— START SUPPLIED RECORDS —
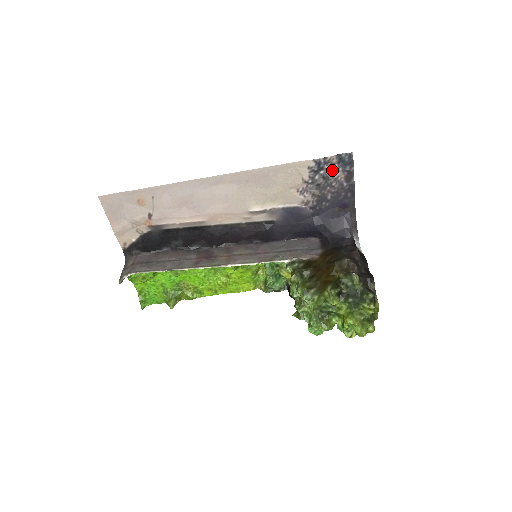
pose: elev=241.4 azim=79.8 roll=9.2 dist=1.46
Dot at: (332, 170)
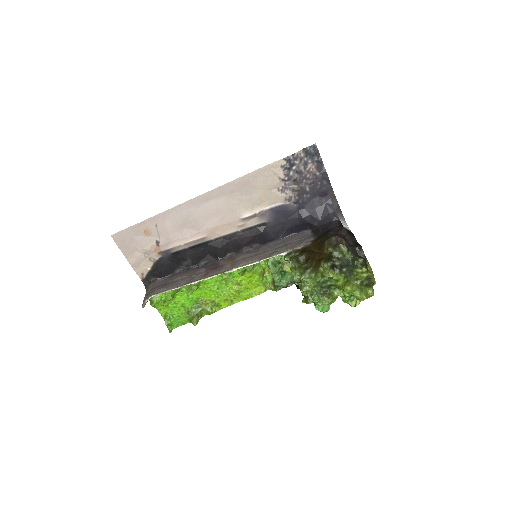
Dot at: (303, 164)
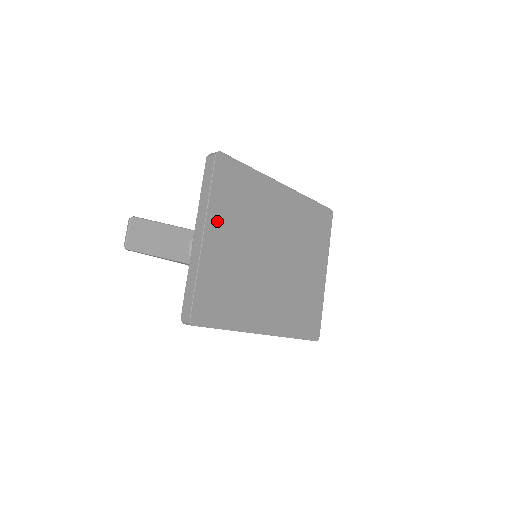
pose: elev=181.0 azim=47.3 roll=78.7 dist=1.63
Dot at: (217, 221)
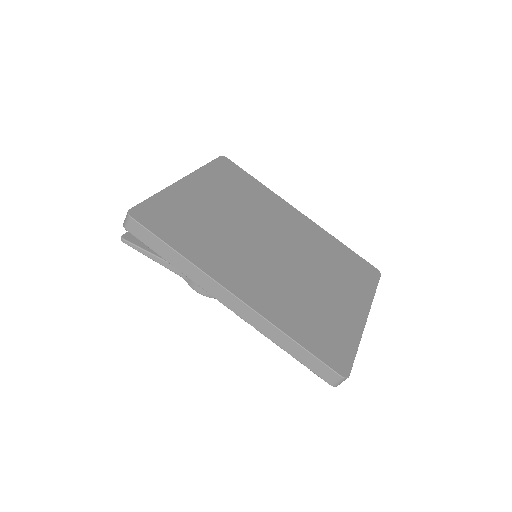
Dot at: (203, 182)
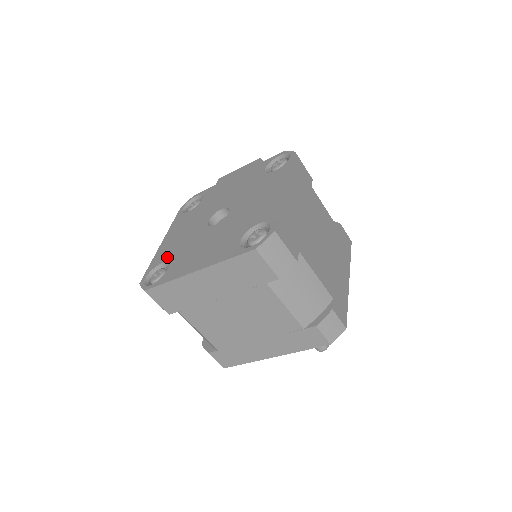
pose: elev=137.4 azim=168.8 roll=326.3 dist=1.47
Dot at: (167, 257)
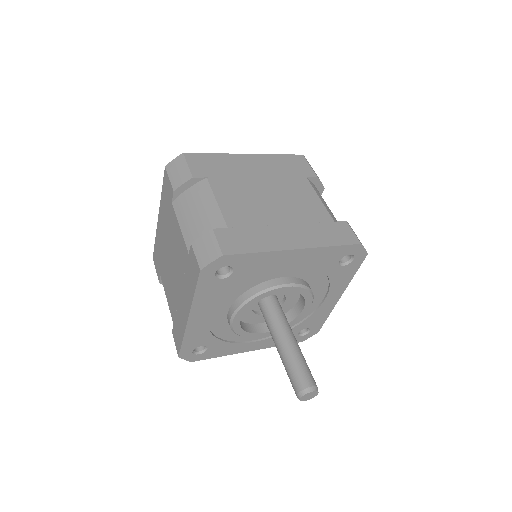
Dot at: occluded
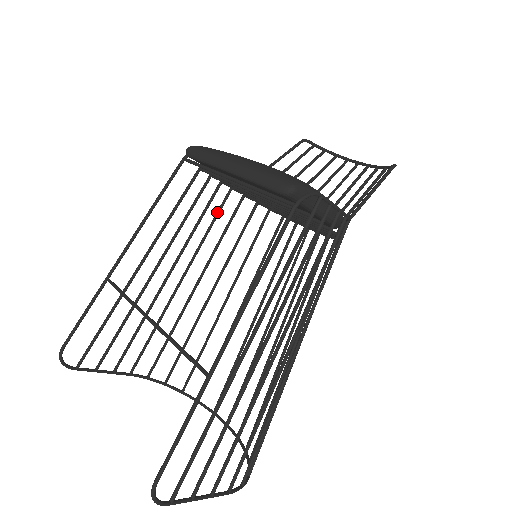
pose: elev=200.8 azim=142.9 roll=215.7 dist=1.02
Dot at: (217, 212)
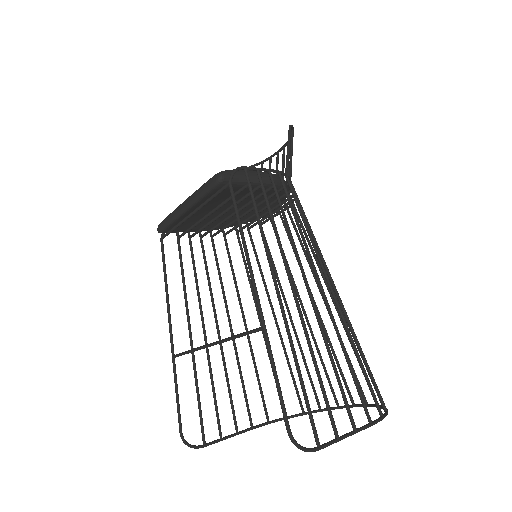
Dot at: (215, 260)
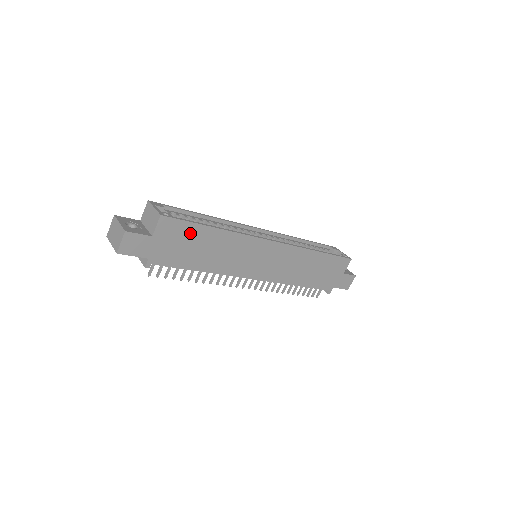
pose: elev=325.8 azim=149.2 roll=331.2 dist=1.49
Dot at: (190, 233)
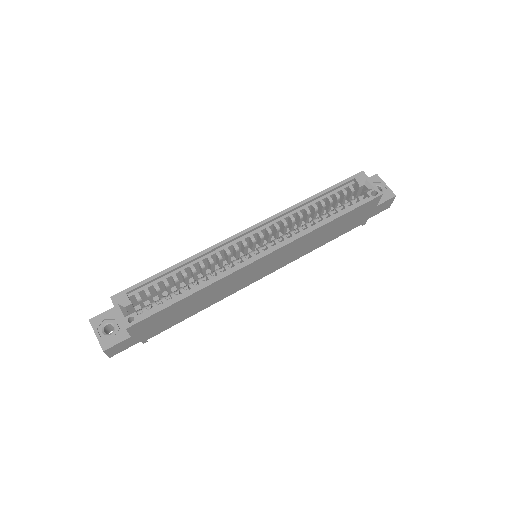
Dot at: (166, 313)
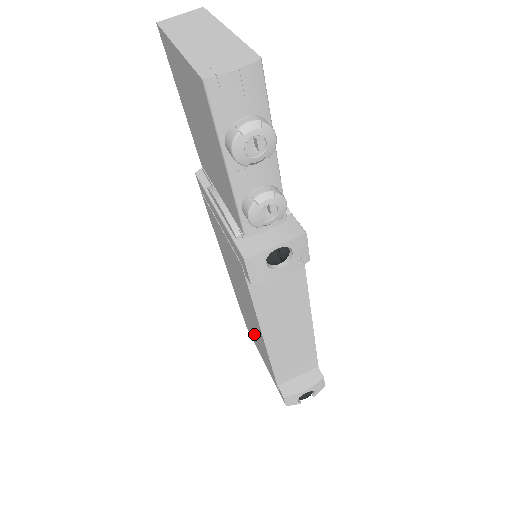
— END SUPPLIED RECORDS —
— START SUPPLIED RECORDS —
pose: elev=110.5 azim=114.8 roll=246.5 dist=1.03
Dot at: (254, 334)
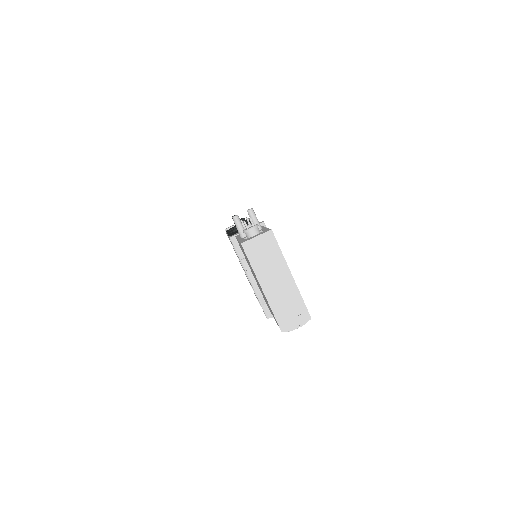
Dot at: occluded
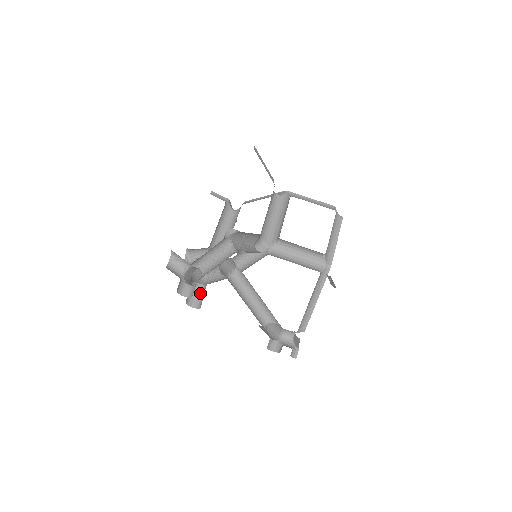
— END SUPPLIED RECORDS —
— START SUPPLIED RECORDS —
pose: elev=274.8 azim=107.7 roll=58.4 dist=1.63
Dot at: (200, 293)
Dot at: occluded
— END SUPPLIED RECORDS —
SHORT TASK:
Reproduce the listing from the line with "pose: elev=137.4 azim=168.8" up to and including the line with "Dot at: (166, 313)", keeping every line unchanged. Leave the pictures out of your answer.

SOLVED PROBLEM:
pose: elev=137.4 azim=168.8 roll=326.3 dist=1.47
Dot at: (167, 257)
Dot at: occluded
pose: elev=200.8 azim=142.9 roll=215.7 dist=1.02
Dot at: (217, 212)
Dot at: (215, 260)
pose: elev=325.8 azim=149.2 roll=331.2 dist=1.49
Dot at: (190, 233)
Dot at: (166, 313)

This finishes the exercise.